India

Leh

No beeping tuk-tuks, no buzzing mopeds, no thick and humid heat — Leh is India, but not as you think you know it.

Capital of Ladakh, Leh is in the Himalayas proper, both culturally and geographically. These aren’t the lush and forested mountains of the south. High above the tree line, these slopes are brown and barren, ascending to craggy peaks capped with snow under a (usually) clear blue sky. In the valleys, flat-roofed, beige-and-white buildings huddle around Buddhist gompas, while poplars shimmer over irrigated terraces of barley. It’s stark, certainly, but it’s undeniably magnificent.

Leh sits on an ancient caravan route which has linked India with Tibet, Kashmir and China for centuries; its culture a mish-mash of Central Asian influences and its markets built on trade in indigo, silk, salt and cashmere. Today, in the clean and tidy town centre, you’re more likely to pick up a pair of hiking poles or a North Face backpack, and foot traffic is more Gore-Texed hikers than maroon-robed monks, but the local flavour is still strikingly different from the lowlands.

Though there is a smattering of mosques and a couple of Hindu temples, Leh is a majority Buddhist town, evident in its rows of prayer wheels at temples, and the prayer flags strung across its streets. Most of its landmarks are markedly Tibetan (including Leh Palace, built around the same time and in the same style as Potala Palace in Lhasa) and the majority of locals are of Tibetan rather than Indian ethnicity.

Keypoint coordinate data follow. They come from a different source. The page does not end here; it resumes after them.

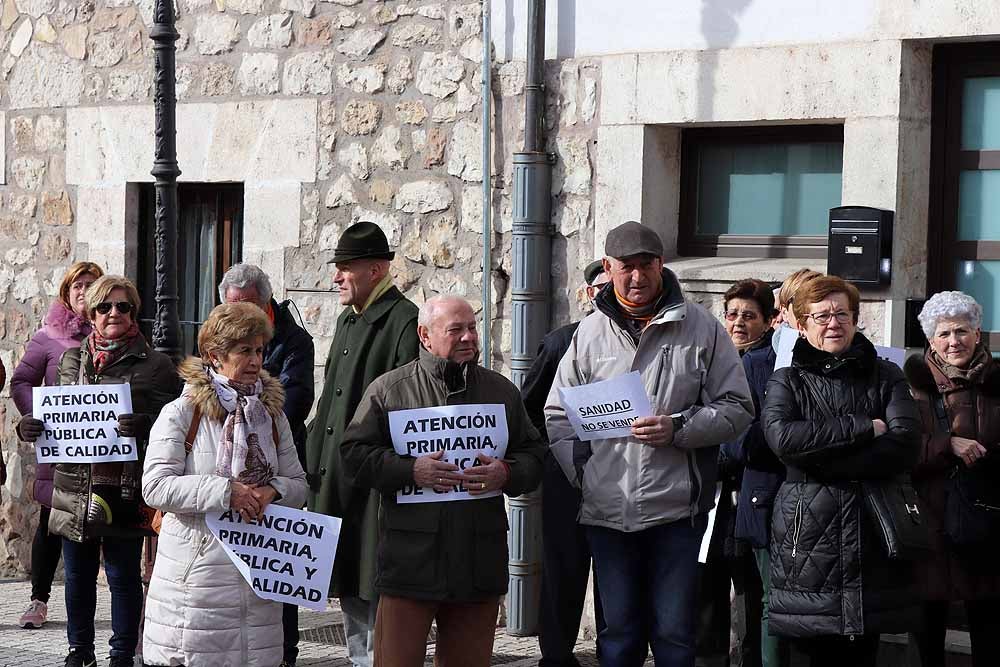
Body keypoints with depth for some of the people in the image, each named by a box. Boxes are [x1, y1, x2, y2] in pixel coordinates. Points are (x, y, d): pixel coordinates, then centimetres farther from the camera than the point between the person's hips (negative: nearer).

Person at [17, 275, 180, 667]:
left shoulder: (155, 365, -1)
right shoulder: (72, 360, 12)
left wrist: (143, 426, -26)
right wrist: (30, 427, -2)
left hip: (125, 489, -4)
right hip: (75, 484, 4)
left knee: (123, 575, 4)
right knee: (78, 574, 12)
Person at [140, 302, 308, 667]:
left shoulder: (272, 415, 13)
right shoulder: (181, 413, -3)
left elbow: (299, 486, 15)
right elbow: (155, 486, -13)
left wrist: (272, 491, -8)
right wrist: (225, 492, -19)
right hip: (197, 566, -5)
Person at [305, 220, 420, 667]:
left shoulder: (405, 322, -12)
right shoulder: (348, 320, 17)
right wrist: (315, 470, 17)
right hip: (336, 487, 10)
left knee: (378, 607, -6)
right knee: (351, 597, 16)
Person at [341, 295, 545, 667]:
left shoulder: (501, 391, 13)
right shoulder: (388, 389, 2)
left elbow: (533, 455, 14)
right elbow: (355, 454, -1)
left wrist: (506, 474, -7)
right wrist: (410, 470, -14)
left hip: (479, 562, 3)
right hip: (410, 562, -3)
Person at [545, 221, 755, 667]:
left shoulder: (700, 328, 0)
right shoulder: (590, 333, 7)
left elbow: (736, 408, 0)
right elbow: (557, 414, 14)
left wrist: (678, 428, -15)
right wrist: (581, 471, 0)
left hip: (678, 511, -2)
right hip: (608, 512, 2)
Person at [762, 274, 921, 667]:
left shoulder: (885, 377, 11)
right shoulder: (787, 381, 9)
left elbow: (906, 444, -5)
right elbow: (783, 437, -12)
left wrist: (821, 458, -10)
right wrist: (863, 428, -12)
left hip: (870, 535, 1)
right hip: (807, 532, -1)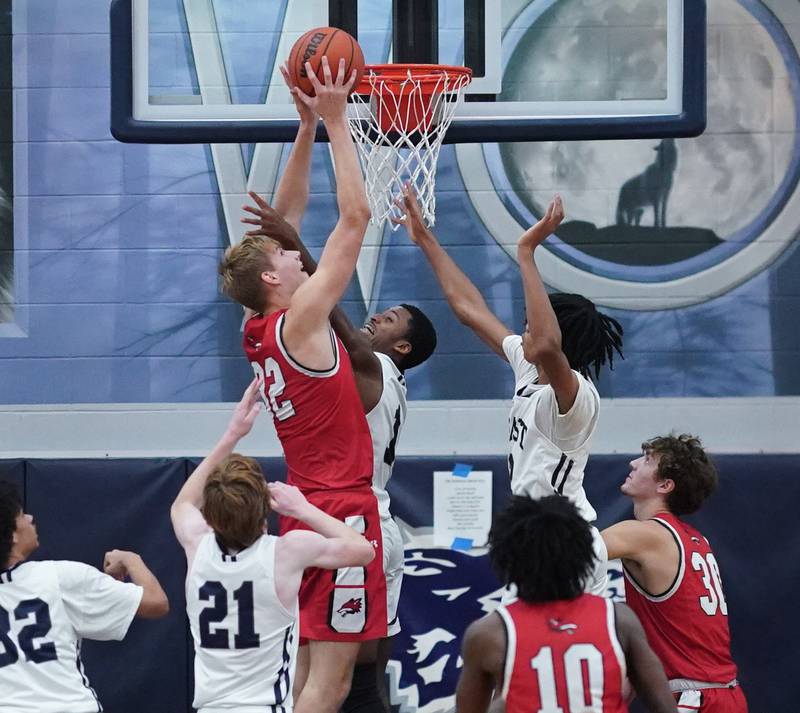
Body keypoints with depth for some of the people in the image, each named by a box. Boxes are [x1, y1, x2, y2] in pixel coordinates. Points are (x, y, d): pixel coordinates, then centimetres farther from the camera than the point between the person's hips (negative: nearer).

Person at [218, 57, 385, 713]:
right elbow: (355, 217, -14)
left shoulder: (260, 333, 9)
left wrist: (307, 130, 15)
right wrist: (335, 123, -9)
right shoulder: (300, 321, -12)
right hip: (341, 507, -9)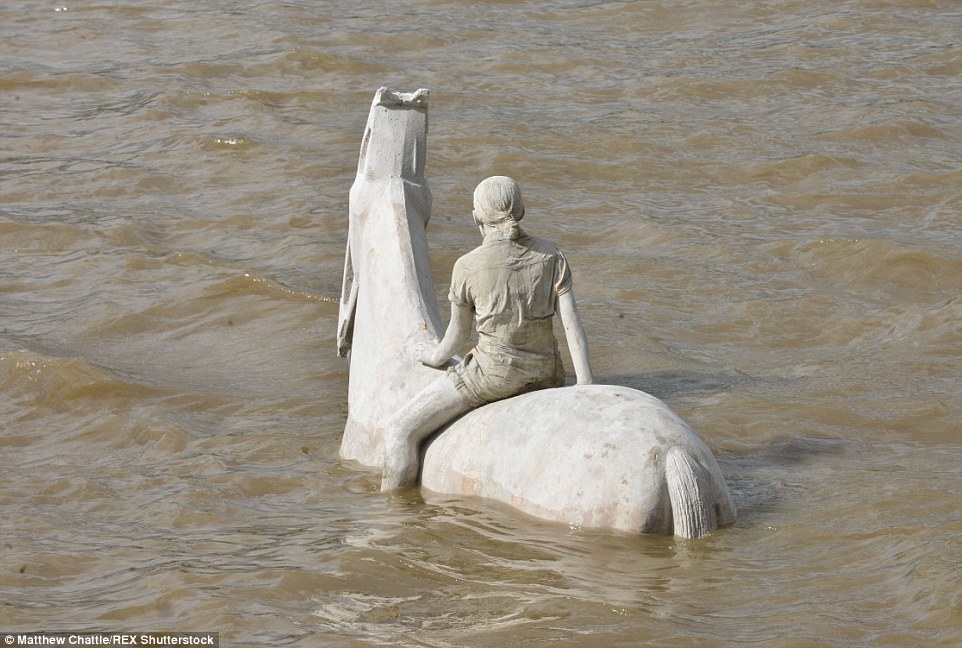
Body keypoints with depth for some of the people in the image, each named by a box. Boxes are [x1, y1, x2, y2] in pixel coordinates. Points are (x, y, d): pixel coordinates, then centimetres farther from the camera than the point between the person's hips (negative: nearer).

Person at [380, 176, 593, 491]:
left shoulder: (468, 267, -10)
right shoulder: (550, 255, -3)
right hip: (545, 375, 5)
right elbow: (572, 323, -9)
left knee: (400, 431, 3)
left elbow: (458, 333, 3)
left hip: (494, 372, -5)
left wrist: (437, 355, 26)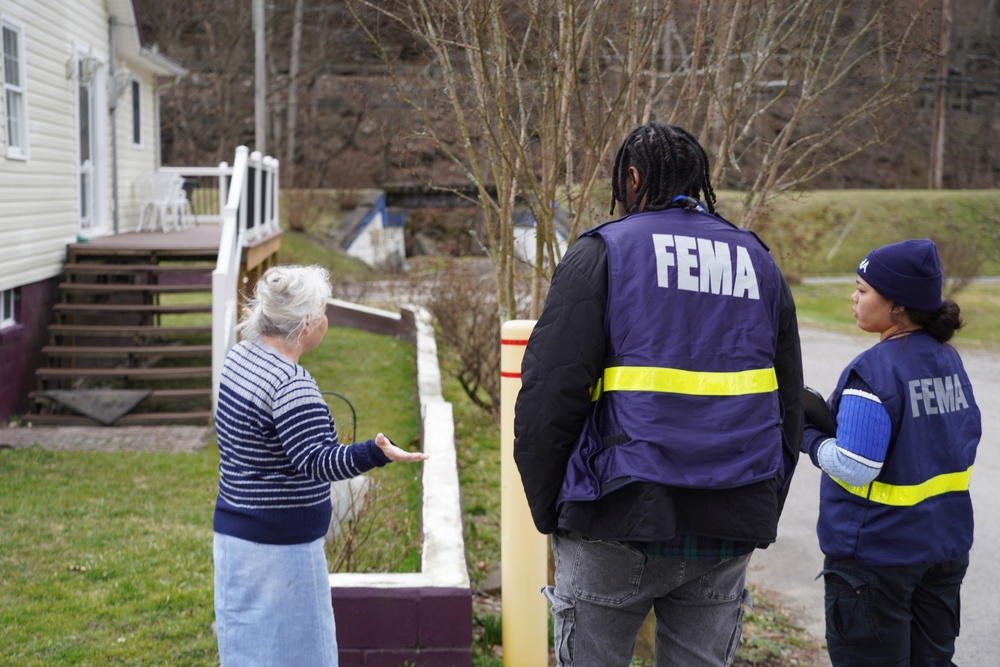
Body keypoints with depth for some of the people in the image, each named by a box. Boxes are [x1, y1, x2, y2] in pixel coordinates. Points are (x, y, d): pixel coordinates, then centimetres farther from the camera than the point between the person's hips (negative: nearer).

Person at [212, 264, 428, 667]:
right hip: (277, 546, -9)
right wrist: (376, 453, -43)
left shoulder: (239, 357, 5)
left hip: (236, 528, 9)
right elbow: (315, 461, -30)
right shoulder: (291, 385, -23)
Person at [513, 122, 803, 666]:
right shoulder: (758, 261, 14)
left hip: (620, 521, -4)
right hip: (731, 530, 5)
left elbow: (546, 396, -8)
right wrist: (761, 516, 22)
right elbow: (788, 407, 17)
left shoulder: (602, 252, -3)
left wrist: (547, 510, 3)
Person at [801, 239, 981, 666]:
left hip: (877, 554, -7)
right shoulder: (948, 360, 3)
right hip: (947, 547, 8)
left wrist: (808, 434, -8)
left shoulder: (873, 372, -22)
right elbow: (968, 436, 13)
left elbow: (853, 469, -25)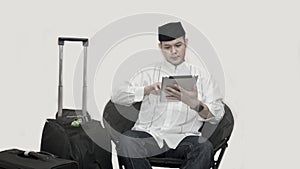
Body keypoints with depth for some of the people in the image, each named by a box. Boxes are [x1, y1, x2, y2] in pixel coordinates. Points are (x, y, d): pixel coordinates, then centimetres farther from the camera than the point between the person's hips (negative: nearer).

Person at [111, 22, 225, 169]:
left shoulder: (201, 75, 17)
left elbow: (217, 114, 6)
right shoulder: (148, 73, 19)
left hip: (183, 138, 0)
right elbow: (116, 95, 5)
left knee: (204, 147, -32)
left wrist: (195, 104, -17)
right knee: (125, 143, -31)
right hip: (149, 134, 1)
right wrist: (148, 89, -13)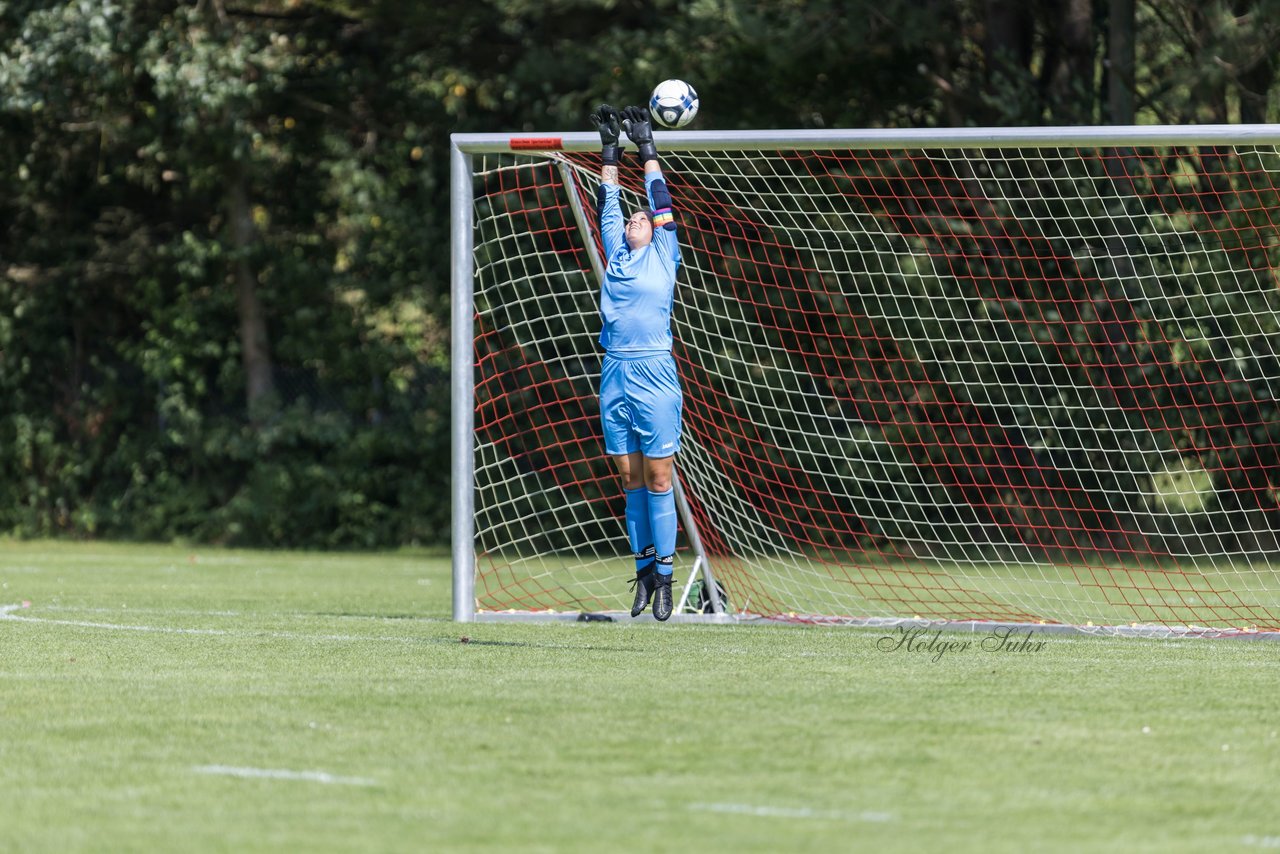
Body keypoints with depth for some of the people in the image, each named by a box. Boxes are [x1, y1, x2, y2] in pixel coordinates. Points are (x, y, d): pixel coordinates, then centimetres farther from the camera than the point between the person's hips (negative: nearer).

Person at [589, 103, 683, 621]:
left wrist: (647, 148, 12)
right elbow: (607, 206, 21)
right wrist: (610, 151, 21)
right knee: (631, 480, 5)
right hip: (615, 375, 4)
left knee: (658, 479, -4)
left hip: (654, 374, -4)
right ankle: (644, 570, 9)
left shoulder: (663, 256, 7)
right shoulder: (616, 254, 16)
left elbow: (662, 204, 6)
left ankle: (664, 575, -3)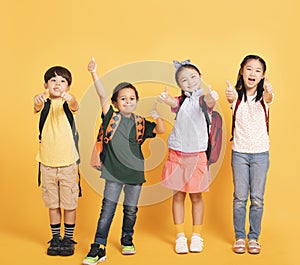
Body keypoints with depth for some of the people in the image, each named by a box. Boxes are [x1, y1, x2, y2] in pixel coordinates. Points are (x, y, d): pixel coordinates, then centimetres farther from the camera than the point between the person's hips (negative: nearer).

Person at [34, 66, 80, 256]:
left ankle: (68, 238, 21)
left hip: (68, 162, -1)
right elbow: (38, 107, -24)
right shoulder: (45, 103, -1)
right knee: (53, 203, 12)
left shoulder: (67, 103, -4)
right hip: (47, 162, 2)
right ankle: (55, 238, 25)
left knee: (69, 203, 6)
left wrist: (71, 99, -52)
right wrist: (38, 101, -49)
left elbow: (75, 107, -28)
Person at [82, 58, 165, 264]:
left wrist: (157, 117, -16)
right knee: (107, 209, -3)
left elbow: (161, 130, 3)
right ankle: (99, 248, 0)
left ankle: (127, 239, 34)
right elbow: (102, 95, -12)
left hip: (135, 172, 3)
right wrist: (94, 74, -22)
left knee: (131, 210, 13)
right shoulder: (111, 118, 0)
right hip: (114, 172, -2)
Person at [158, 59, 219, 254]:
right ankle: (180, 236, 17)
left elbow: (208, 102, -26)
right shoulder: (180, 101, 4)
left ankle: (197, 236, 23)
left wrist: (211, 98, -51)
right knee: (179, 195, 6)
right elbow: (172, 102, -19)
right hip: (177, 154, 2)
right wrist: (165, 98, -43)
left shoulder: (202, 97, -3)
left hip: (197, 154, -2)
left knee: (196, 195, 8)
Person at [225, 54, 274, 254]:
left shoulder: (264, 96, -5)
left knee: (257, 198, 6)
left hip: (260, 153, 0)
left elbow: (269, 98, -29)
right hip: (239, 152, 0)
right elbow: (231, 98, -29)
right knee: (240, 198, 5)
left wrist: (269, 93, -55)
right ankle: (239, 237, 19)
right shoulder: (237, 95, -4)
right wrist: (230, 97, -55)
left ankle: (254, 237, 21)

Visitors fall in love with Leh. After you’ve taken your time to acclimatise to the altitude (a must if you want to partake in its adventures), there’s no end of walks past gurgling streams and Ladakhi garden homes, out to monasteries, palaces, forts and temples. The town itself, while obviously tourist-centric, is laid-back and charming — with museums in old Tibetan mansions next to cafés serving tandoori pizzas. The scenery, it bears saying again, is out-of-this-world — and entirely unlike anything else you’ll see in India.